**Goal of the exercise:** Each line below with the string "SQUARE" should be copied.

**Given material:**
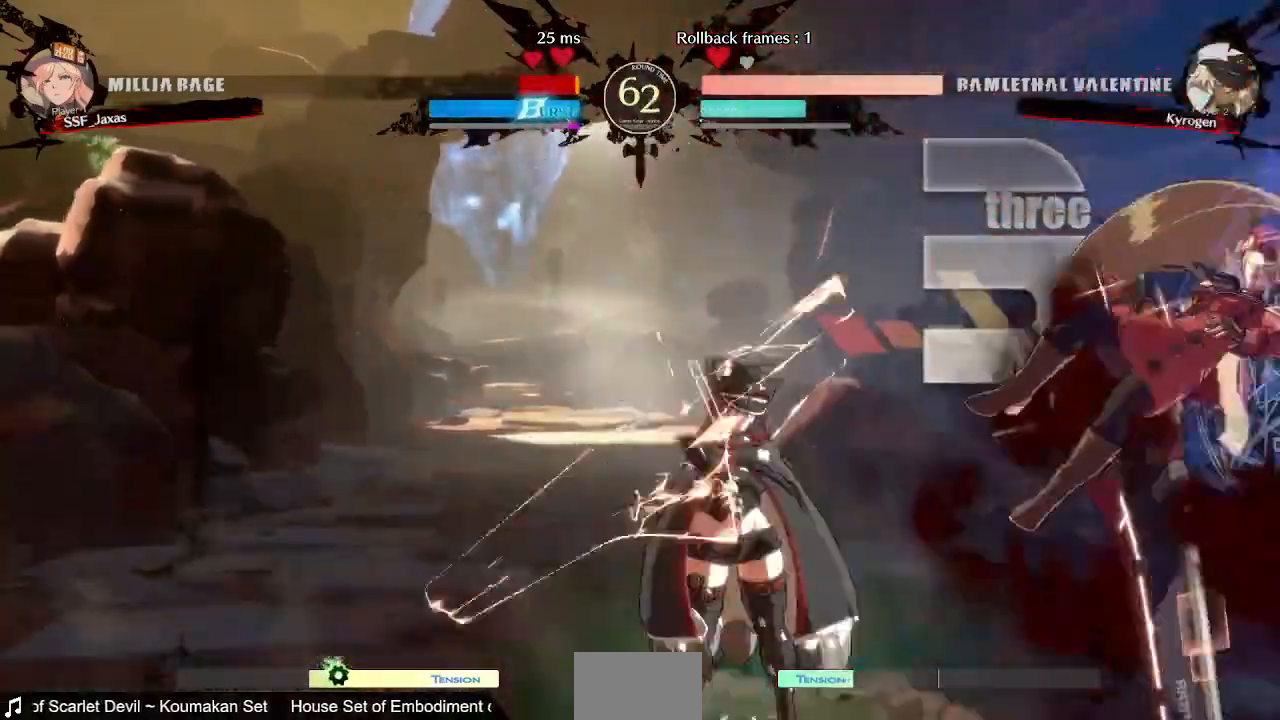
Gameplay with a controller (PlayStation layout); each line is a JSON object with the inputs held at the frame after it. "events" lists button and stick changes between this image and that frame as [ms after this image, input, new state], when the widget could be followed in between. Not read: L3 R3 SELECT START.
{"buttons": ["DPAD_RIGHT"], "events": [[480, "SQUARE", "up"], [480, "TRIANGLE", "up"]]}
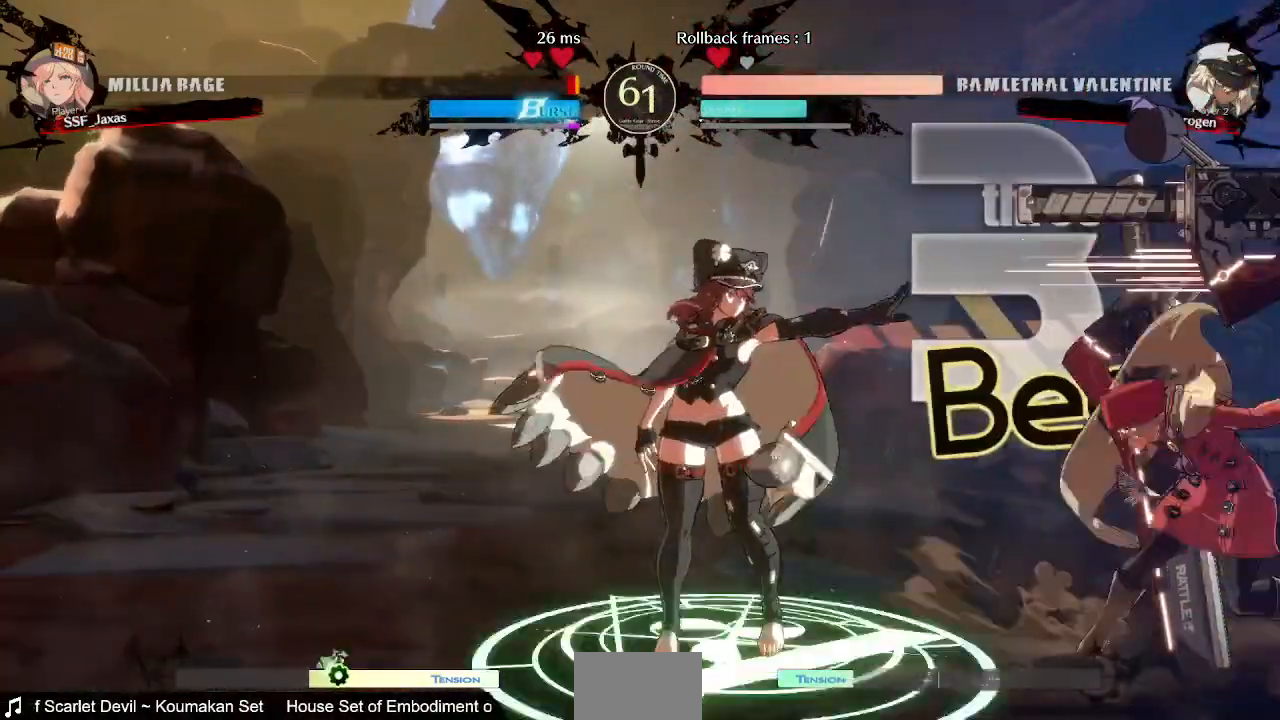
{"buttons": ["SQUARE", "DPAD_DOWN", "DPAD_RIGHT"], "events": [[120, "DPAD_DOWN", "down"], [480, "SQUARE", "down"]]}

**Reply to the task:**
{"buttons": ["DPAD_RIGHT"], "events": [[480, "SQUARE", "up"], [480, "TRIANGLE", "up"]]}
{"buttons": ["SQUARE", "DPAD_DOWN", "DPAD_RIGHT"], "events": [[120, "DPAD_DOWN", "down"], [480, "SQUARE", "down"]]}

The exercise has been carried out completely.